"A long-standing problem in film scholarship involves the question of cinematic 'tone,' the way elements of style and narration can (often do) cut against the more obvious conventional 'grain' of the narrative without entirely undermining it. . . . Leitch's chapters on Hitchcock's British films contribute considerably to an understanding of this phenomenon while arriving at a number of strikingly revisionary conclusions regarding Hitchcock's early career."
—Leland Poague, Hitchcock Annual
"Perhaps even more important than Leitch's general application of game theory to the canon are his perceptive glosses on individual films, particularly those which have been perceived as somewhat difficult. . . . A book every film scholar with an interest in Hitchcock should own."
"Leitch knows Hitchcock's films inside out and can write engagingly and unpretentiously about them."
—Paul Thomas, Film Quarterly
"Essential for collections interested in contemporary film/art theory, and an important addition to those concerned with the movies."
—Robert Rayher, Library Journal
Developing a model of narrative based on game theory, Thomas Leitch offers a compelling new explanation for the distinctiveness and power of Hitchcock's films.
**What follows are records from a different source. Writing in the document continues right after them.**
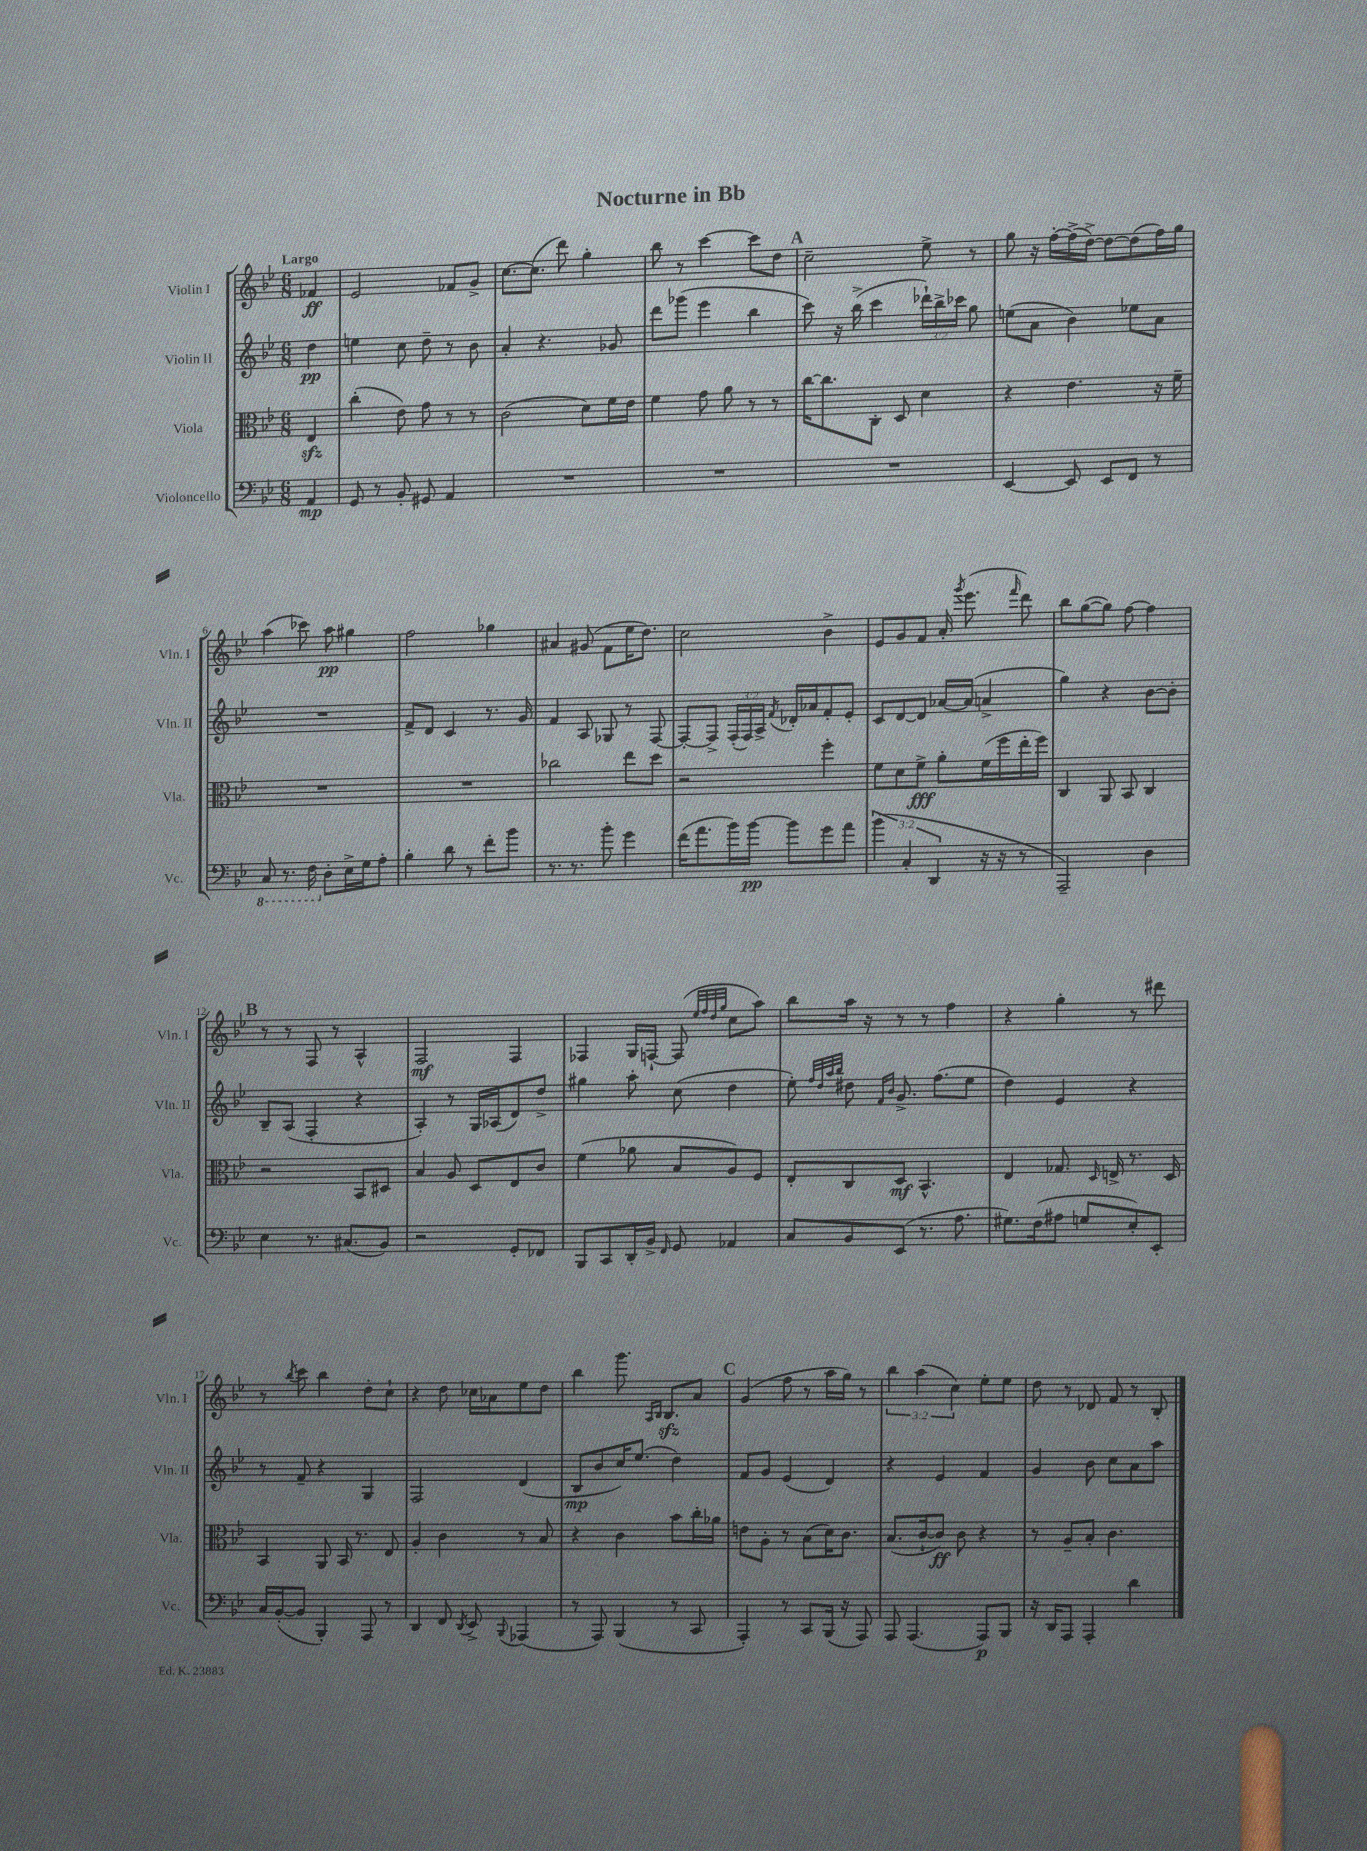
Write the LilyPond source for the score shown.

\header { title = "Nocturne in Bb" }
<<
\new StaffGroup <<
\new Staff = "s0" \with { instrumentName = "Violin I" shortInstrumentName = "Vln. I" } {
    \clef treble \key bes \major \numericTimeSignature \time 6/8 \override Staff.TupletNumber.text = #tuplet-number::calc-fraction-text \partial 4 \tempo "Largo"
    \autoBeamOff fes'4\ff |
    ees'2 fes'8[ g'8]-> |
    c''8.[~ c''8.]( d'''8) g''4-. |
    bes''8 r8 c'''4~ c'''8[ d''8] |
    \mark \markup { \bold "A" } c''2-- ees''8-> r8 |
    g''8 r16 f''16[~-. f''16->( d''16]~->) d''8[~ d''8( f''16) g''16] |
    a''4( ces'''8) a''8\pp gis''4 |
    f''2 ges''4 |
    ais'4 gis'8( f'8[ ees''16 d''8.]) |
    c''2 bes'4-> |
    ees'8[ g'8 f'8] a'16-. \acciaccatura { g'''8 } ees'''8.( \grace { f'''16 } d'''8) |
    bes''8[ g''8~( g''8]) f''8~ f''4 |
    \mark \markup { \bold "B" } r8 r8 f8 r8 a4-^ |
    f2\mf f4 |
    fes4 g16[ f16]~-! f8( \grace { ees''32[ f''32 d''32 g''32] } c''8[ a''8]) |
    bes''8[ a''16] r16 r8 r8 f''4 |
    r4 g''4-. r8 dis'''8 |
    r8 \acciaccatura { bes''8 } c'''8 bes''4 d''8[-. c''8]-! |
    r4 d''8 ces''16[ aes'16 ees''8 d''8] |
    bes''4 g'''8. \grace { a16[ bes16] } bes8.[\sfz a'8] |
    \mark \markup { \bold "C" } g'4( f''8 r8 a''16[ g''16]) r8 |
    \tuplet 3/2 { bes''4 a''4( c''4) } ees''8[-. ees''8] |
    d''8 r8 des'8 f'8 r8 bes8-. \bar "|." |
}
\new Staff = "s1" \with { instrumentName = "Violin II" shortInstrumentName = "Vln. II" } {
    \clef treble \key bes \major \numericTimeSignature \time 6/8 \override Staff.TupletNumber.text = #tuplet-number::calc-fraction-text \partial 4
    \autoBeamOff d''4\pp |
    e''4 c''8 d''8-- r8 bes'8 |
    a'4-. r4. ges'8 |
    d'''8[ ges'''8]( ees'''4 bes''4 |
    \mark \markup { \bold "A" } c'''8) r16 bes''16->( c'''4 \tuplet 3/2 { des'''16[-!) bes''16-> ces'''16] } g''8 |
    e''8[( a'8] bes'4) ees''8[ a'8] |
    R2. |
    f'8[-> d'8] c'4 r8. g'16 |
    f'4 a8 ges8 r8 f8~ |
    f8[~-. f8]-> \tuplet 3/2 { f16[-.( f16) a16]-> } \acciaccatura { f'8 } des'16[-. aes'16 f'8-. ees'8]-. |
    c'8[ d'8~ d'8] aes'16[~ aes'16]( a'4-> |
    g''4) r4 bes'8[~ bes'8]-. |
    \mark \markup { \bold "B" } bes8[-- a8]( f4-. r4 |
    a4-.) r8 g16[ aes16( d'8) d''8]-> |
    gis''4 a''8-. c''8( d''4 |
    ees''8-.) \grace { f''32[ d''32 a''32 bes''32] } dis''8 \grace { f'16[ bes'16] } g'8.-> f''8.[( ees''8] |
    d''4) ees'4 r4 |
    r8 f'8-- r4 g4 |
    f2 d'4( |
    bes8[\mp bes'8 c''16) ees''8.]( d''4) |
    \mark \markup { \bold "C" } f'8[ g'8] ees'4( d'4) |
    r4 ees'4 f'4 |
    g'4 bes'8 c''8[ a'8 a''8] \bar "|." |
}
\new Staff = "s2" \with { instrumentName = "Viola" shortInstrumentName = "Vla." } {
    \clef alto \key bes \major \numericTimeSignature \time 6/8 \partial 4
    \autoBeamOff ees4\sfz |
    c''4-.( ees'8) g'8 r8 r8 |
    c'2( d'8[) f'16 ees'16] |
    f'4 g'8 a'8 r8 r8 |
    \mark \markup { \bold "A" } c''16[~ c''8. c8]-. d8 d'4 |
    r4 ees'4. r16 f'16-- |
    R2. |
    R2. |
    ces''2 ees''8[ d''8] |
    r2 f''4-. |
    f'8[ d'8 f'8]->\fff a'8[-. f'16( f''16 ees''16-. f''16]) |
    c4 a,8 bes,8 c4 |
    \mark \markup { \bold "B" } r2 bes,8[ dis8] |
    bes4 a8 d8[ ees8 c'8] |
    f'4( aes'8 bes8[ a8) f8] |
    ees8[-. c8 d8]\mf bes,4.-^ |
    ees4 ges8. \grace { d16 } e16-> r8. d16 |
    bes,4 a,8 bes,16 r8. ees8 |
    a4-. c'4 r8 bes8 |
    r4 c'4 bes'8[ c''16-. aes'16] |
    \mark \markup { \bold "C" } e'8[ a8]-. r8 bes8[( d'16) c'8.] |
    bes8.[( c'16~-! c'8]\ff) c'8 r4 |
    r8 a8[-- bes8]-. c'4. \bar "|." |
}
\new Staff = "s3" \with { instrumentName = "Violoncello" shortInstrumentName = "Vc." } {
    \clef bass \key bes \major \numericTimeSignature \time 6/8 \override Staff.TupletNumber.text = #tuplet-number::calc-fraction-text \partial 4
    \autoBeamOff a,4\mp |
    g,8 r8 bes,8-. gis,8 a,4 |
    R2. |
    R2. |
    \mark \markup { \bold "A" } R2. |
    ees,4~ ees,8 ees,8[ f,8] r8 |
    \ottava #-1 c,8 r8. f,16 \ottava #0 d8[-. ees16-> g16 a8]-. |
    bes4-. d'8 r8 f'8[-. bes'8] |
    r8. r8. bes'8-. g'4 |
    f'16[( a'8. bes'16) bes'16]~\pp bes'8[ g'8 a'8] |
    \tuplet 3/2 { bes'4( c4-. d,4 } r16 r16 r8 |
    a,,2--) d4 |
    \mark \markup { \bold "B" } ees4 r8. cis8.[( bes,8]) |
    r2 g,8[-. fes,8] |
    bes,,8[ c,8 d,16-. bes,16]-> \grace { f,16 } g,8 aes,4 |
    c8[ bes,8 ees,8]( r8. a8. |
    gis8.[) f16( ais8] g8[ ees8-.) ees,8]-. |
    c16[ bes,16~-.( bes,8] bes,,4-.) a,,8 r8 |
    d,4 f,8 \acciaccatura { d,8 } ees,8-> \appoggiatura { bes,,8 } aes,,4( |
    r8 a,,8) bes,,4( r8 c,8 |
    \mark \markup { \bold "C" } a,,4-.) r8 c,8[ bes,,16]( r16 a,,8) |
    a,,8 a,,4.( a,,8[\p) bes,,8] |
    r16 d,16[ a,,8] a,,4-. d'4 \bar "|." |
}
>>
>>
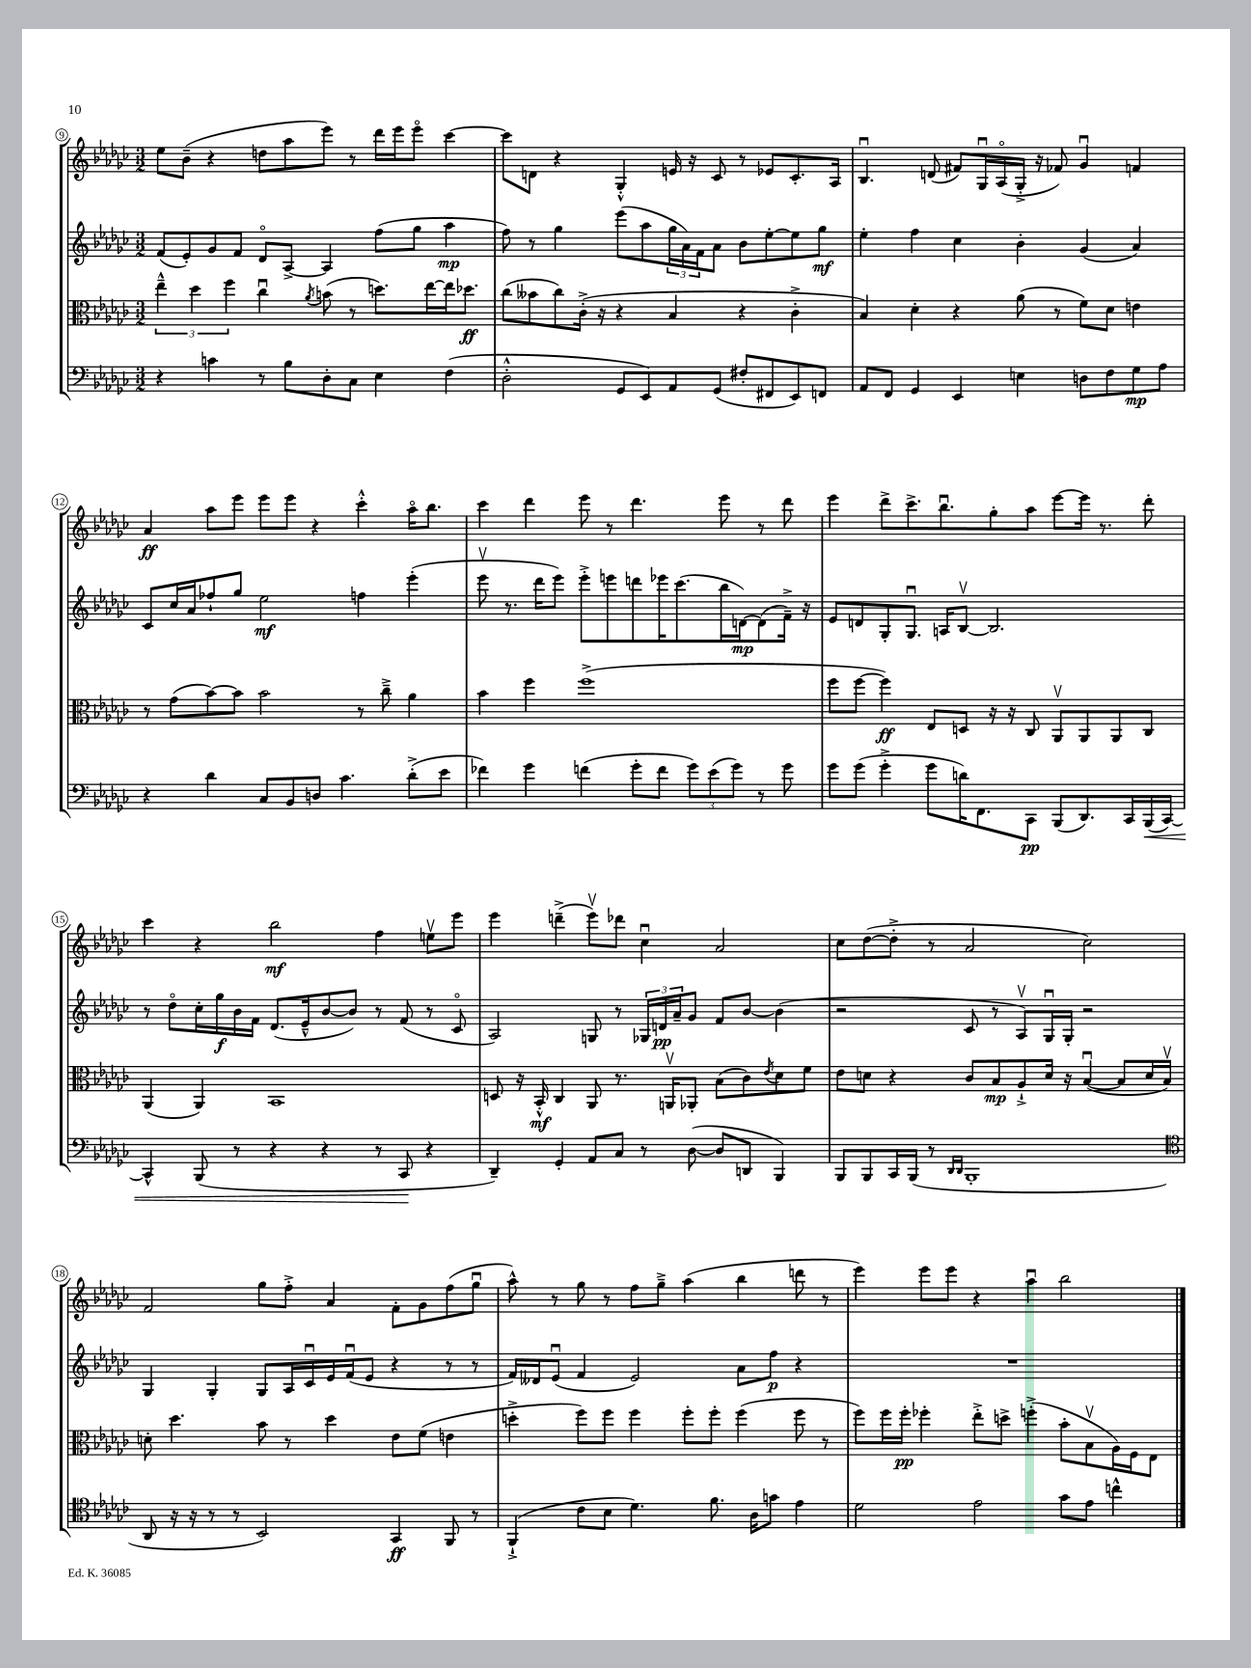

Games such as the director's famous cameo appearances, the author says, allow the audience simultaneously to immerse itself in the world created by the narrative and to stand outside that world and appreciate the self-consciously suspenseful or comic techniques that make the movie peculiarly Hitchcockian.
A crucial aspect of the director's gameplaying, Leitch contends, emerges in the way he repeatedly redefines the rules. Leitch divides Hitchcock's career into key periods in which one set of games gives way to another, reflecting changes in the director's concerns and the conditions under which he was making movies at the time. For example, the films of his late British period (the original Man Who Knew Too Much, The 39 Steps, The Lady Vanishes) pivot on witty situational games that continually surprise the viewers; the American films that followed in the next decade (Rebecca, Notorious, The Paradine Case) depend more on drawing the viewer into a close identification with a central character and that character's plight. These films in turn are followed by such works as Rope and Strangers on a Train, in which cat-and-mouse games--between characters, between Hitchcock and the characters, between Hitchcock and the audience--are the driving force. By repeatedly redefining what it means to be a Hitchcock film, Leitch explains, the director fosters a highly ambivalent attitude toward such concerns as the value of domesticity, the loss of identity, and the need for--and fear of--suspenseful apprehension.